---------- TASK INPUT ----------

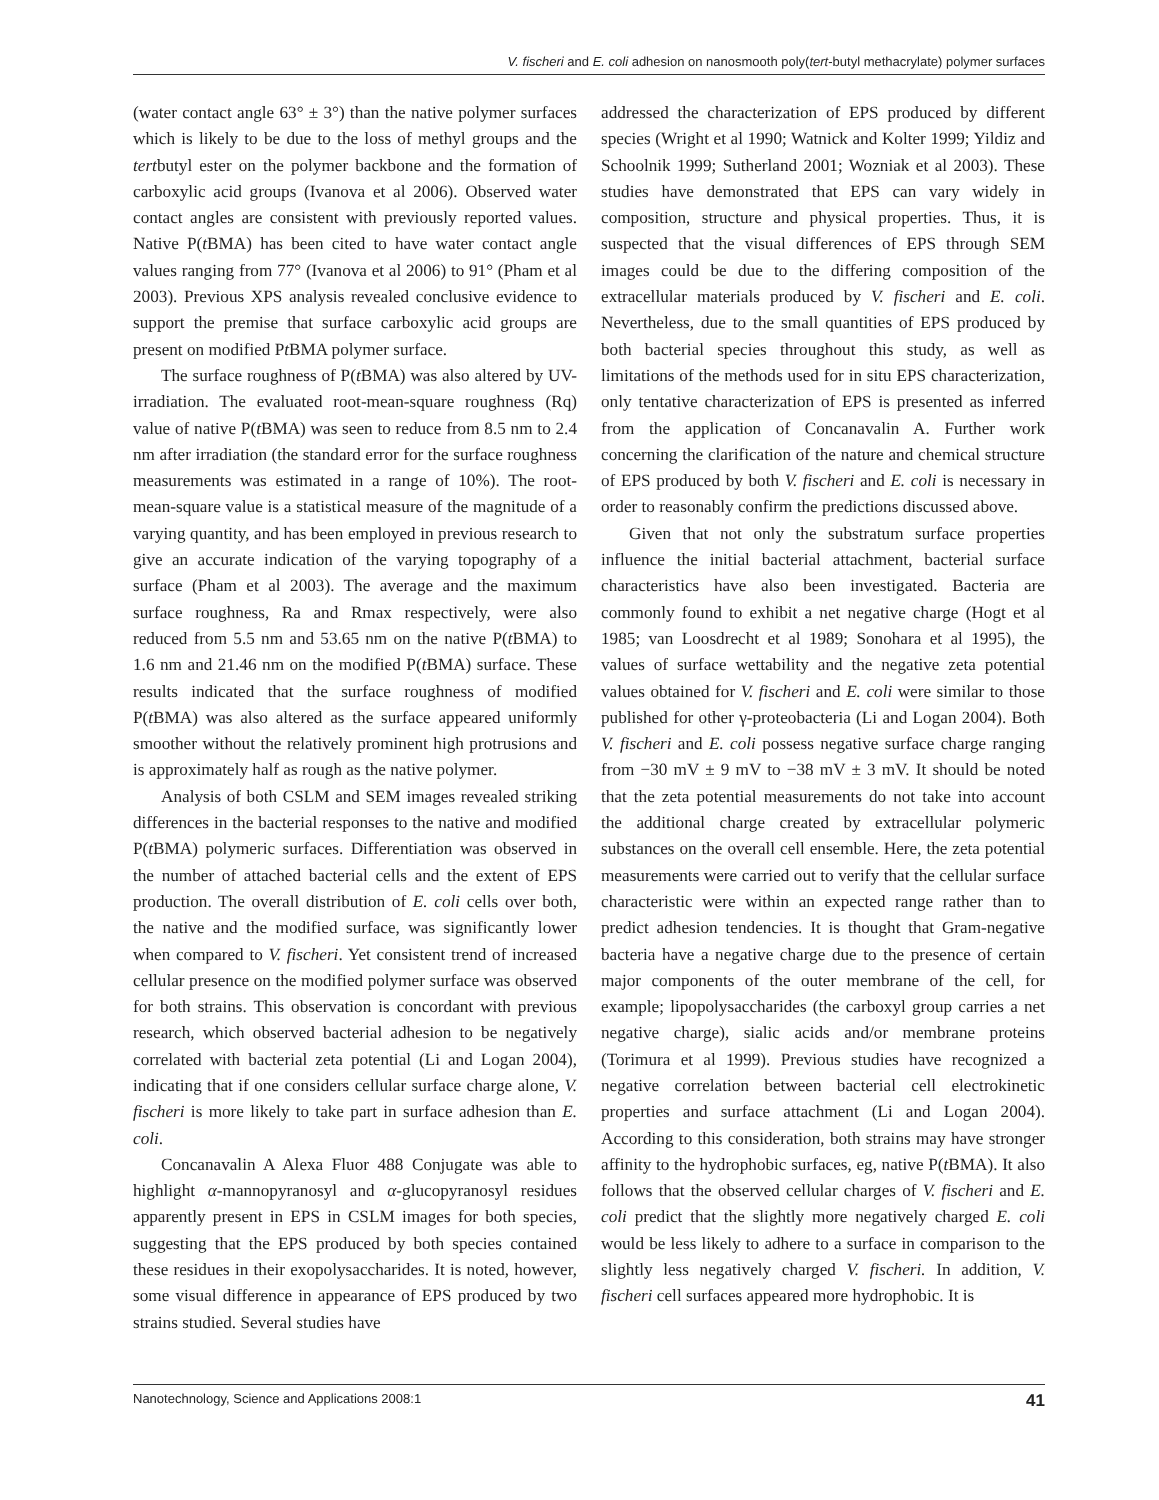V. fischeri and E. coli adhesion on nanosmooth poly(tert-butyl methacrylate) polymer surfaces
(water contact angle 63° ± 3°) than the native polymer surfaces which is likely to be due to the loss of methyl groups and the tertbutyl ester on the polymer backbone and the formation of carboxylic acid groups (Ivanova et al 2006). Observed water contact angles are consistent with previously reported values. Native P(t BMA) has been cited to have water contact angle values ranging from 77° (Ivanova et al 2006) to 91° (Pham et al 2003). Previous XPS analysis revealed conclusive evidence to support the premise that surface carboxylic acid groups are present on modified Pt BMA polymer surface.
The surface roughness of P(t BMA) was also altered by UV-irradiation. The evaluated root-mean-square roughness (Rq) value of native P(t BMA) was seen to reduce from 8.5 nm to 2.4 nm after irradiation (the standard error for the surface roughness measurements was estimated in a range of 10%). The root-mean-square value is a statistical measure of the magnitude of a varying quantity, and has been employed in previous research to give an accurate indication of the varying topography of a surface (Pham et al 2003). The average and the maximum surface roughness, Ra and Rmax respectively, were also reduced from 5.5 nm and 53.65 nm on the native P(t BMA) to 1.6 nm and 21.46 nm on the modified P(t BMA) surface. These results indicated that the surface roughness of modified P(t BMA) was also altered as the surface appeared uniformly smoother without the relatively prominent high protrusions and is approximately half as rough as the native polymer.
Analysis of both CSLM and SEM images revealed striking differences in the bacterial responses to the native and modified P(t BMA) polymeric surfaces. Differentiation was observed in the number of attached bacterial cells and the extent of EPS production. The overall distribution of E. coli cells over both, the native and the modified surface, was significantly lower when compared to V. fischeri. Yet consistent trend of increased cellular presence on the modified polymer surface was observed for both strains. This observation is concordant with previous research, which observed bacterial adhesion to be negatively correlated with bacterial zeta potential (Li and Logan 2004), indicating that if one considers cellular surface charge alone, V. fischeri is more likely to take part in surface adhesion than E. coli.
Concanavalin A Alexa Fluor 488 Conjugate was able to highlight α-mannopyranosyl and α-glucopyranosyl residues apparently present in EPS in CSLM images for both species, suggesting that the EPS produced by both species contained these residues in their exopolysaccharides. It is noted, however, some visual difference in appearance of EPS produced by two strains studied. Several studies have
addressed the characterization of EPS produced by different species (Wright et al 1990; Watnick and Kolter 1999; Yildiz and Schoolnik 1999; Sutherland 2001; Wozniak et al 2003). These studies have demonstrated that EPS can vary widely in composition, structure and physical properties. Thus, it is suspected that the visual differences of EPS through SEM images could be due to the differing composition of the extracellular materials produced by V. fischeri and E. coli. Nevertheless, due to the small quantities of EPS produced by both bacterial species throughout this study, as well as limitations of the methods used for in situ EPS characterization, only tentative characterization of EPS is presented as inferred from the application of Concanavalin A. Further work concerning the clarification of the nature and chemical structure of EPS produced by both V. fischeri and E. coli is necessary in order to reasonably confirm the predictions discussed above.
Given that not only the substratum surface properties influence the initial bacterial attachment, bacterial surface characteristics have also been investigated. Bacteria are commonly found to exhibit a net negative charge (Hogt et al 1985; van Loosdrecht et al 1989; Sonohara et al 1995), the values of surface wettability and the negative zeta potential values obtained for V. fischeri and E. coli were similar to those published for other γ-proteobacteria (Li and Logan 2004). Both V. fischeri and E. coli possess negative surface charge ranging from −30 mV ± 9 mV to −38 mV ± 3 mV. It should be noted that the zeta potential measurements do not take into account the additional charge created by extracellular polymeric substances on the overall cell ensemble. Here, the zeta potential measurements were carried out to verify that the cellular surface characteristic were within an expected range rather than to predict adhesion tendencies. It is thought that Gram-negative bacteria have a negative charge due to the presence of certain major components of the outer membrane of the cell, for example; lipopolysaccharides (the carboxyl group carries a net negative charge), sialic acids and/or membrane proteins (Torimura et al 1999). Previous studies have recognized a negative correlation between bacterial cell electrokinetic properties and surface attachment (Li and Logan 2004). According to this consideration, both strains may have stronger affinity to the hydrophobic surfaces, eg, native P(t BMA). It also follows that the observed cellular charges of V. fischeri and E. coli predict that the slightly more negatively charged E. coli would be less likely to adhere to a surface in comparison to the slightly less negatively charged V. fischeri. In addition, V. fischeri cell surfaces appeared more hydrophobic. It is
Nanotechnology, Science and Applications 2008:1 41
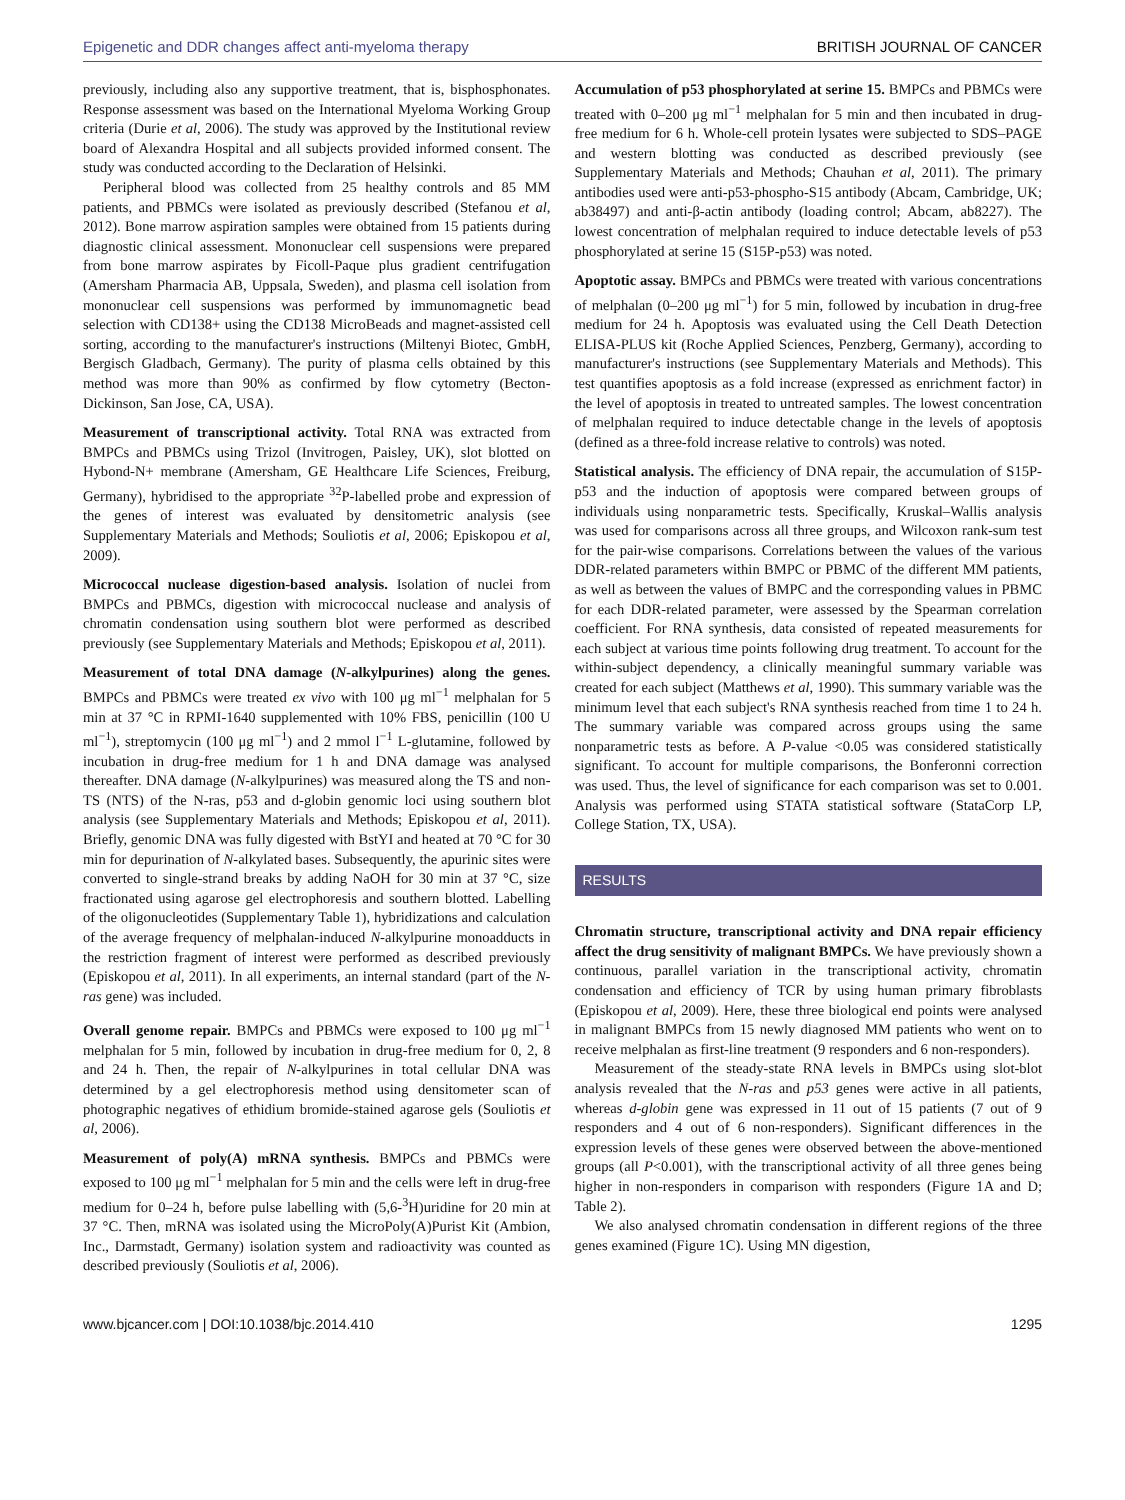Epigenetic and DDR changes affect anti-myeloma therapy BRITISH JOURNAL OF CANCER
previously, including also any supportive treatment, that is, bisphosphonates. Response assessment was based on the International Myeloma Working Group criteria (Durie et al, 2006). The study was approved by the Institutional review board of Alexandra Hospital and all subjects provided informed consent. The study was conducted according to the Declaration of Helsinki.
Peripheral blood was collected from 25 healthy controls and 85 MM patients, and PBMCs were isolated as previously described (Stefanou et al, 2012). Bone marrow aspiration samples were obtained from 15 patients during diagnostic clinical assessment. Mononuclear cell suspensions were prepared from bone marrow aspirates by Ficoll-Paque plus gradient centrifugation (Amersham Pharmacia AB, Uppsala, Sweden), and plasma cell isolation from mononuclear cell suspensions was performed by immunomagnetic bead selection with CD138+ using the CD138 MicroBeads and magnet-assisted cell sorting, according to the manufacturer's instructions (Miltenyi Biotec, GmbH, Bergisch Gladbach, Germany). The purity of plasma cells obtained by this method was more than 90% as confirmed by flow cytometry (Becton-Dickinson, San Jose, CA, USA).
Measurement of transcriptional activity. Total RNA was extracted from BMPCs and PBMCs using Trizol (Invitrogen, Paisley, UK), slot blotted on Hybond-N+ membrane (Amersham, GE Healthcare Life Sciences, Freiburg, Germany), hybridised to the appropriate <sup>32</sup>P-labelled probe and expression of the genes of interest was evaluated by densitometric analysis (see Supplementary Materials and Methods; Souliotis et al, 2006; Episkopou et al, 2009).
Micrococcal nuclease digestion-based analysis. Isolation of nuclei from BMPCs and PBMCs, digestion with micrococcal nuclease and analysis of chromatin condensation using southern blot were performed as described previously (see Supplementary Materials and Methods; Episkopou et al, 2011).
Measurement of total DNA damage (N-alkylpurines) along the genes. BMPCs and PBMCs were treated ex vivo with 100 μg ml<sup>−1</sup> melphalan for 5 min at 37 °C in RPMI-1640 supplemented with 10% FBS, penicillin (100 U ml<sup>−1</sup>), streptomycin (100 μg ml<sup>−1</sup>) and 2 mmol l<sup>−1</sup> L-glutamine, followed by incubation in drug-free medium for 1 h and DNA damage was analysed thereafter. DNA damage (N-alkylpurines) was measured along the TS and non-TS (NTS) of the N-ras, p53 and d-globin genomic loci using southern blot analysis (see Supplementary Materials and Methods; Episkopou et al, 2011). Briefly, genomic DNA was fully digested with BstYI and heated at 70 °C for 30 min for depurination of N-alkylated bases. Subsequently, the apurinic sites were converted to single-strand breaks by adding NaOH for 30 min at 37 °C, size fractionated using agarose gel electrophoresis and southern blotted. Labelling of the oligonucleotides (Supplementary Table 1), hybridizations and calculation of the average frequency of melphalan-induced N-alkylpurine monoadducts in the restriction fragment of interest were performed as described previously (Episkopou et al, 2011). In all experiments, an internal standard (part of the N-ras gene) was included.
Overall genome repair. BMPCs and PBMCs were exposed to 100 μg ml<sup>−1</sup> melphalan for 5 min, followed by incubation in drug-free medium for 0, 2, 8 and 24 h. Then, the repair of N-alkylpurines in total cellular DNA was determined by a gel electrophoresis method using densitometer scan of photographic negatives of ethidium bromide-stained agarose gels (Souliotis et al, 2006).
Measurement of poly(A) mRNA synthesis. BMPCs and PBMCs were exposed to 100 μg ml<sup>−1</sup> melphalan for 5 min and the cells were left in drug-free medium for 0–24 h, before pulse labelling with (5,6-<sup>3</sup>H)uridine for 20 min at 37 °C. Then, mRNA was isolated using the MicroPoly(A)Purist Kit (Ambion, Inc., Darmstadt, Germany) isolation system and radioactivity was counted as described previously (Souliotis et al, 2006).
Accumulation of p53 phosphorylated at serine 15. BMPCs and PBMCs were treated with 0–200 μg ml<sup>−1</sup> melphalan for 5 min and then incubated in drug-free medium for 6 h. Whole-cell protein lysates were subjected to SDS–PAGE and western blotting was conducted as described previously (see Supplementary Materials and Methods; Chauhan et al, 2011). The primary antibodies used were anti-p53-phospho-S15 antibody (Abcam, Cambridge, UK; ab38497) and anti-β-actin antibody (loading control; Abcam, ab8227). The lowest concentration of melphalan required to induce detectable levels of p53 phosphorylated at serine 15 (S15P-p53) was noted.
Apoptotic assay. BMPCs and PBMCs were treated with various concentrations of melphalan (0–200 μg ml<sup>−1</sup>) for 5 min, followed by incubation in drug-free medium for 24 h. Apoptosis was evaluated using the Cell Death Detection ELISA-PLUS kit (Roche Applied Sciences, Penzberg, Germany), according to manufacturer's instructions (see Supplementary Materials and Methods). This test quantifies apoptosis as a fold increase (expressed as enrichment factor) in the level of apoptosis in treated to untreated samples. The lowest concentration of melphalan required to induce detectable change in the levels of apoptosis (defined as a three-fold increase relative to controls) was noted.
Statistical analysis. The efficiency of DNA repair, the accumulation of S15P-p53 and the induction of apoptosis were compared between groups of individuals using nonparametric tests. Specifically, Kruskal–Wallis analysis was used for comparisons across all three groups, and Wilcoxon rank-sum test for the pair-wise comparisons. Correlations between the values of the various DDR-related parameters within BMPC or PBMC of the different MM patients, as well as between the values of BMPC and the corresponding values in PBMC for each DDR-related parameter, were assessed by the Spearman correlation coefficient. For RNA synthesis, data consisted of repeated measurements for each subject at various time points following drug treatment. To account for the within-subject dependency, a clinically meaningful summary variable was created for each subject (Matthews et al, 1990). This summary variable was the minimum level that each subject's RNA synthesis reached from time 1 to 24 h. The summary variable was compared across groups using the same nonparametric tests as before. A P-value <0.05 was considered statistically significant. To account for multiple comparisons, the Bonferonni correction was used. Thus, the level of significance for each comparison was set to 0.001. Analysis was performed using STATA statistical software (StataCorp LP, College Station, TX, USA).
RESULTS
Chromatin structure, transcriptional activity and DNA repair efficiency affect the drug sensitivity of malignant BMPCs. We have previously shown a continuous, parallel variation in the transcriptional activity, chromatin condensation and efficiency of TCR by using human primary fibroblasts (Episkopou et al, 2009). Here, these three biological end points were analysed in malignant BMPCs from 15 newly diagnosed MM patients who went on to receive melphalan as first-line treatment (9 responders and 6 non-responders).
Measurement of the steady-state RNA levels in BMPCs using slot-blot analysis revealed that the N-ras and p53 genes were active in all patients, whereas d-globin gene was expressed in 11 out of 15 patients (7 out of 9 responders and 4 out of 6 non-responders). Significant differences in the expression levels of these genes were observed between the above-mentioned groups (all P<0.001), with the transcriptional activity of all three genes being higher in non-responders in comparison with responders (Figure 1A and D; Table 2).
We also analysed chromatin condensation in different regions of the three genes examined (Figure 1C). Using MN digestion,
www.bjcancer.com | DOI:10.1038/bjc.2014.410 1295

----------

> _EXERCISE DETAILS_
Transcribe the listing above exactly, but only from the line with "Epigenetic and DDR" through the line with "previously, including also". Include both of those lines and omit the pictures.

> _TASK SOLUTION_
Epigenetic and DDR changes affect anti-myeloma therapy BRITISH JOURNAL OF CANCER
previously, including also any supportive treatment, that is, bisphosphonates. Response assessment was based on the International Myeloma Working Group criteria (Durie et al, 2006). The study was approved by the Institutional review board of Alexandra Hospital and all subjects provided informed consent. The study was conducted according to the Declaration of Helsinki.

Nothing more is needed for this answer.